张雨莲用银针逐一试探,前三十六盒皆无异样。当刺入最后一盒——编号“丁字柒”的样品时,针尖泛起了熟悉的暗红色。

“只有这一盒。”她抬头,眼神困惑,“同批原料、同一口锅熬制、同批匠人分装,为何独独这盒有毒?”

陈明远接过那巴掌大的青瓷盒,釉面光洁,底款端正,与正品无异。他旋开盒盖,膏体质地细腻,珍珠粉的珠光均匀分布,几乎能以假乱真。

“几乎。”他轻声重复,忽然将膏体整块挖出,用力摔在青石板上。

瓷盒底部暴露在阳光下——内侧胎体上,赫然有一道极细微的接缝。

“这不是我们的盒子。”陈明远捡起碎片,眼神锐利如鹰,“有人仿制了我们的瓷盒,装上掺了砒霜的劣质膏体,调换了正品。而能接触到这批编号‘丁字柒’货物的人……”

上官婉儿已捧着账册返回,呼吸微促:“查到了。这批货是专供巡抚夫人寿礼的定制套装,共四十盒,三日前出库。经手人只有四个:库房老周、账房刘先生、打包丫鬟春杏,以及——”

她顿了顿,声音低下去:“以及林姑娘。那日她亲自来核验过礼盒包装。”

院中空气骤然凝固。

林翠翠刚从“丽人行”赶回,正迈进院门,闻言脸色刷地惨白:“你、你怀疑我?!”

“我不是怀疑你。”陈明远看着她,眼神复杂,“我是怀疑有人利用了你。”

他走到林翠翠面前,放缓声音:“那日验货时,可有什么异常?有没有离开过?有没有人接近过这批货?”

林翠翠眼泪在眶中打转,努力回忆:“我……我那日头疼,核对到一半时,春杏给我端了碗提神汤。我喝了后犯困,趴在桌上小憩了一刻……醒来时春杏说已全部装好,我便盖了验讫章……”

“春杏在哪?”陈明远猛地转身。

上官婉儿脸色难看:“今日告假,说是老母病了。但我刚让人去她家——街坊说她家三日前就搬空了。”

一条暗线浮出水面:春杏被收买,在提神汤中下药,趁林翠翠昏睡时调换货品。而能精准知晓定制套装出货时间、并能买通内院丫鬟的人……

“赵家做不到。”上官婉儿忽然说,“春杏是我从苏州买来的家生丫鬟,身契在我手上,赵家开不出让她卷铺盖跑路的价码。
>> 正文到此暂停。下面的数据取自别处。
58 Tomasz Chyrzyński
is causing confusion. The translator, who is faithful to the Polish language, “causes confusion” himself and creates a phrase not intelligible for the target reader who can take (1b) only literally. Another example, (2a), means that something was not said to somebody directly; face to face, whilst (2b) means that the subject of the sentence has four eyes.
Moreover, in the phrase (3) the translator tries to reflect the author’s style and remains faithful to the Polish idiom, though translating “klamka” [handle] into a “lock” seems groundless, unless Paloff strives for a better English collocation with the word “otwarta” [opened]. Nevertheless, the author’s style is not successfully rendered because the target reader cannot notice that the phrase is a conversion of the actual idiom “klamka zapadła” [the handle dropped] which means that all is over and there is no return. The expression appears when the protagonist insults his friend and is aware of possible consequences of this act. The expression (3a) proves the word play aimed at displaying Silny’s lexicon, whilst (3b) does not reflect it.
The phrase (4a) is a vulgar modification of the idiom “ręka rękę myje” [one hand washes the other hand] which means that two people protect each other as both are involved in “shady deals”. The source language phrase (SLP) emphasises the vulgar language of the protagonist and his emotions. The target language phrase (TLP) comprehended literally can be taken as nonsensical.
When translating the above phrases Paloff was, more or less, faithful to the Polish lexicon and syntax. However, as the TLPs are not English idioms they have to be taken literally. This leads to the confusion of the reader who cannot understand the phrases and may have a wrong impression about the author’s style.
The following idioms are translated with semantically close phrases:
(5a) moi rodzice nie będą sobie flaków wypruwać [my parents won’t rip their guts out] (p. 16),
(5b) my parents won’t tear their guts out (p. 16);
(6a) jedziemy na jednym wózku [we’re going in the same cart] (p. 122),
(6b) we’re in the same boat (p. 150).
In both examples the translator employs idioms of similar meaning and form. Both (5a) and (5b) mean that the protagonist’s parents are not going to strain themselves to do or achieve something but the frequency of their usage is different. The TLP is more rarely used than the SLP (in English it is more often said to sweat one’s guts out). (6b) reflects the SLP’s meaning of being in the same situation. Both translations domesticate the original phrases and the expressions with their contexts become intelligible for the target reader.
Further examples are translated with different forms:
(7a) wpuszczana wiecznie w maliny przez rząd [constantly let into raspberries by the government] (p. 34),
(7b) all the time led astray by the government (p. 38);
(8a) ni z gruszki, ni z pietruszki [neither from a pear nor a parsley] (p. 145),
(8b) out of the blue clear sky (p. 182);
”

“除非。”张雨莲轻声道,“开价的人,不在乎钱,只在乎让陈公子倒台。”

四人目光交汇,一个名字呼之欲出。

但陈明远摇了摇头:“和珅若想动我,不必用这种小家子气的手段。他更不会蠢到在李大人家下手——盐运使是他推行新政的重要棋子。”

他踱步到院中那株老槐树下,斑驳树影落在他脸上。

“这是一场乱战。赵家想用砒霜膏打击我的生意;某个与李大人有私仇的势力,想借水银毒杀其女并嫁祸于我;而春杏背后的人……”他顿了顿,“要的可能是更具体的东西。”

“比如?”林翠翠颤声问。

“比如我的配方。比如我与西洋商船的交易渠道。比如——”陈明远转身,看向工坊深处那间上了三重锁的实验室,“我那些‘不该出现在这个时代’的知识。”

一阵风过,槐叶沙沙作响。

亥时三刻,保济堂后巷。

陈明远一身黑衣,在张雨莲的指引下翻过院墙。白日里她已来“问诊”过一次,摸清了账房位置与护院巡逻的间隙。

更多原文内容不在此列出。